Update on service disruption: 27 June, 2019
By Pete HamiltonJul 20192 min read
On Thursday 27 June between 12:41 and 13:21 (BST), we experienced a 40 minute service outage.
Our API and Dashboard were unavailable and users were unable to set up a Direct Debit via our payment pages or connect their account to a partner integration through our OAuth flow.
Submissions to the banks to collect payments and pay out collected funds were unaffected.
We’d like to apologise for any inconvenience caused. We know how important reliability is to you and we take incidents like this extremely seriously.
We’ll be completing a more detailed internal review of the incident in the coming weeks but we want to provide more details on exactly what happened and what we’re doing about it.
First, some context
Our dashboard displays a merchant’s balance, letting them know how much money they’ve collected recently and how much they can expect in their next payout.
We compute these balances whenever a merchant logs into their dashboard and cache them. This means we temporarily store them so that if the user reloads the page, we can quickly show them the existing balance, without them having to wait.
We keep these cached balances in a data store called Redis.
On Thursday at 12:17, as part of an internal reporting exercise, we ran a one-off task to compute balances for all our merchants. As each balance was computed, it was also automatically cached, resulting in a significant increase in the number of cached balances stored in Redis, compared to what we’d usually expect to see.

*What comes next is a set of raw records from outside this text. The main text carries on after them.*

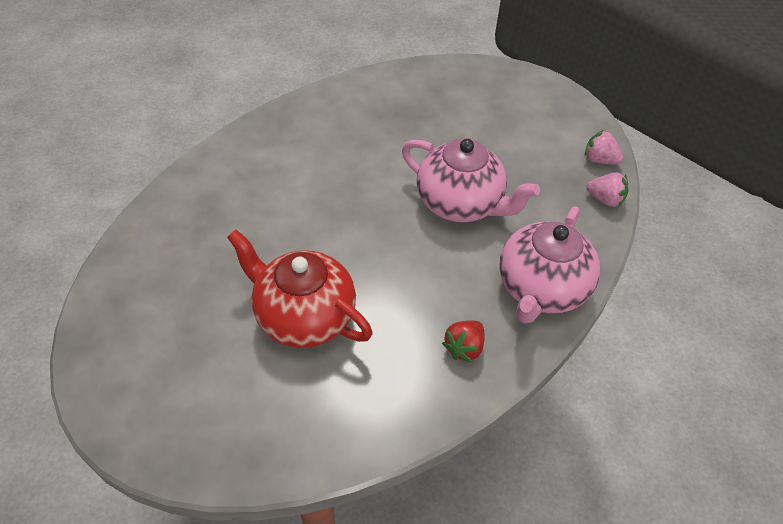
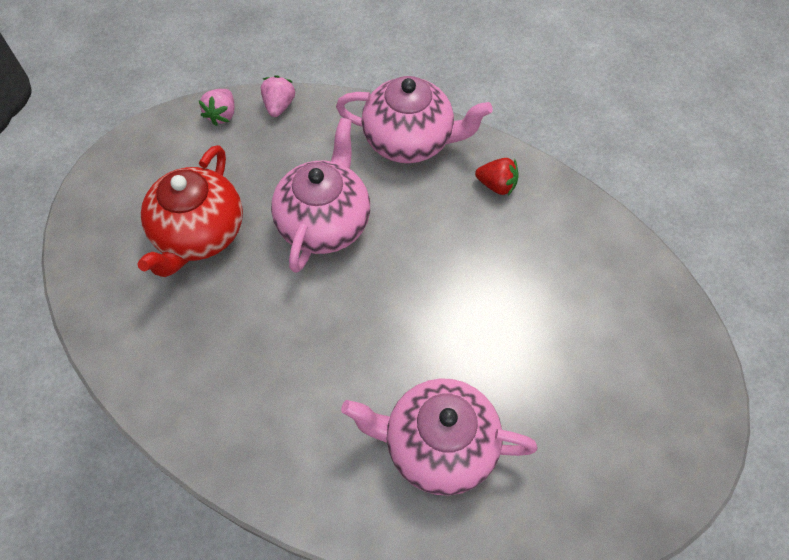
camera: 105 degrees left, 10 degrees up
(228, 226) = (438, 445): none -> pink teapot
(304, 316) = (521, 321): red teapot -> red teapot (199, 234)

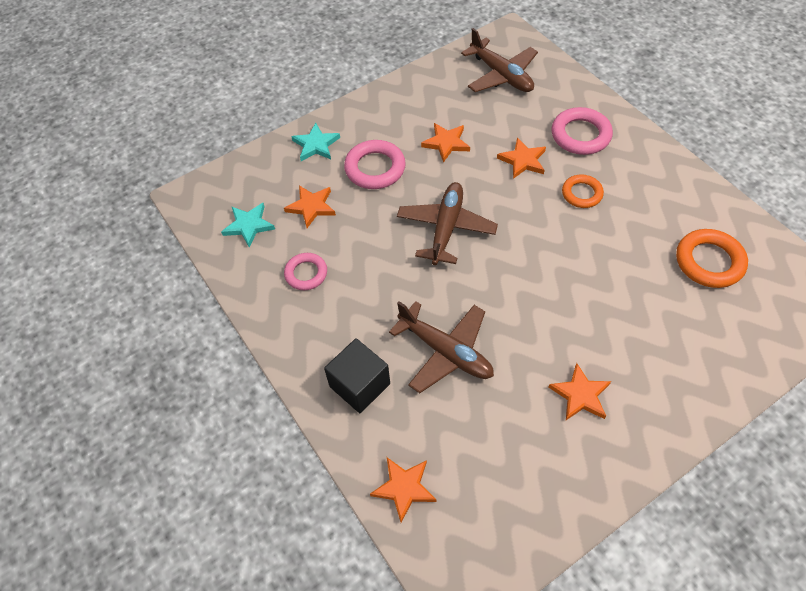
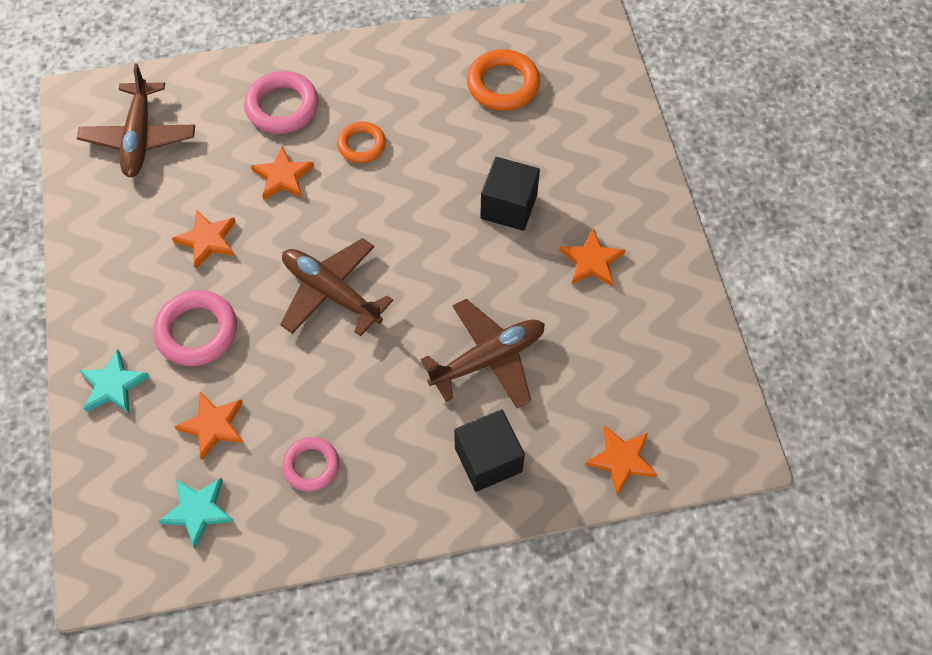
camera: 70 degrees left, 5 degrees up
(501, 75) = (140, 138): brown plane -> brown plane turned 105 degrees clockwise
(593, 312) = (508, 206): none -> black cube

By 12:40, the machine running Redis had almost used up all its available memory, which caused it to automatically restart.
We’ve previously put measures in place to ensure that our service can cope if Redis isn’t available. This should have meant that aside from a slight delay in updating balances, our service should have remained online.
Instead our API, dashboard and payment pages experienced downtime.
How we responded
At 12:42, our monitoring flagged that our API was offline and by 12:43, our on-call engineers had received an alert and began investigating.
They quickly established that Redis was experiencing issues but it wasn’t immediately obvious what was causing them, or why it had taken the rest of our service offline with it.
After some further investigation, we established that Redis was attempting to bring itself online automatically but that it was taking a long time to do so. Our systems assumed this meant it wasn’t working properly and so it was rebooted, again, preventing Redis from loading successfully.
Observing this, our infrastructure engineers concentrated on trying to break the cycle by updating our monitoring to allow Redis enough time to come back online fully.
This was successful and at 13:24 Redis came back online. By 13:26, the rest of our service was restored.
However, once Redis came back online, it still contained previously cached balances; meaning we were still at risk of further downtime. The team monitored the situation closely and, set about exploring how best to clear the existing values from Redis to buy us back more capacity without causing any further downtime.
Unfortunately, whilst we were doing this, at 17:00, Redis once again exceeded its memory limit, resulting in a further 4 minutes of downtime. Shortly after, we cleared the unnecessary balances, putting Redis back into a stable state.
What we’re doing next
We’ve already learned a few valuable lessons from this experience.
Having identified why our service failed when Redis became unavailable, we've applied a fix that means we'll be unaffected if this was to happen in future, and have plans to continually verify this on an on-going basis.
In the next few days, we’ll also be running a more formal “post-mortem” internally, to examine both the incident and our response to it in further detail.